You must apply the standards you expect from others, to yourself. I’ll help you; I love you dearly and hate to see you lonely.

AuntMarch · 20/02/2019 08:36

@lyralalala
I don't think I'd be able to stop myself saying that one out loud! My baby isn't even born yet but my ExDP (father) has already been told he will need to make sure he uses his annual leave to give his DP a regular break from the one day a week they plan to be helping (term time only)!

Mine is:
can't you see that you aren't cut out for this job? It's never going to be well paid and you don't even seem to like it so why are you here? It's be better for all of us if you moved on.

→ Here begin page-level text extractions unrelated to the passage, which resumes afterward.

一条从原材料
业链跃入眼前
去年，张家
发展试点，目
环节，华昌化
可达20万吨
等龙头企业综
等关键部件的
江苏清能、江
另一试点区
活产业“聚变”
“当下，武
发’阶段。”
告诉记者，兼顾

BlindAssassin1 · 20/02/2019 08:56

Lots of women in my life: please for the love of god, stop having conversations at me about your diets, how many sins a curry has, how you've been 'good' because you had diet coke. I am not here to justify your behavior, I am not the judge of your calorie intake. I had massive food issues that I have worked very hard to come to a good place with. I cannot take the burden of your neurosis. Plus, its dull AF.

madeyemoodysmum · 20/02/2019 09:02

Friend. I love you but not everything is a competition.

ChodeofChodeHall · 20/02/2019 09:09

I wish I could tell my brother's wife everything I know about him. She would gather up her three young daughters and run. I toyed with the idea of contacting her before the wedding, but she wouldn't have believed me and it would only have brought my brother back into my life, so I left it.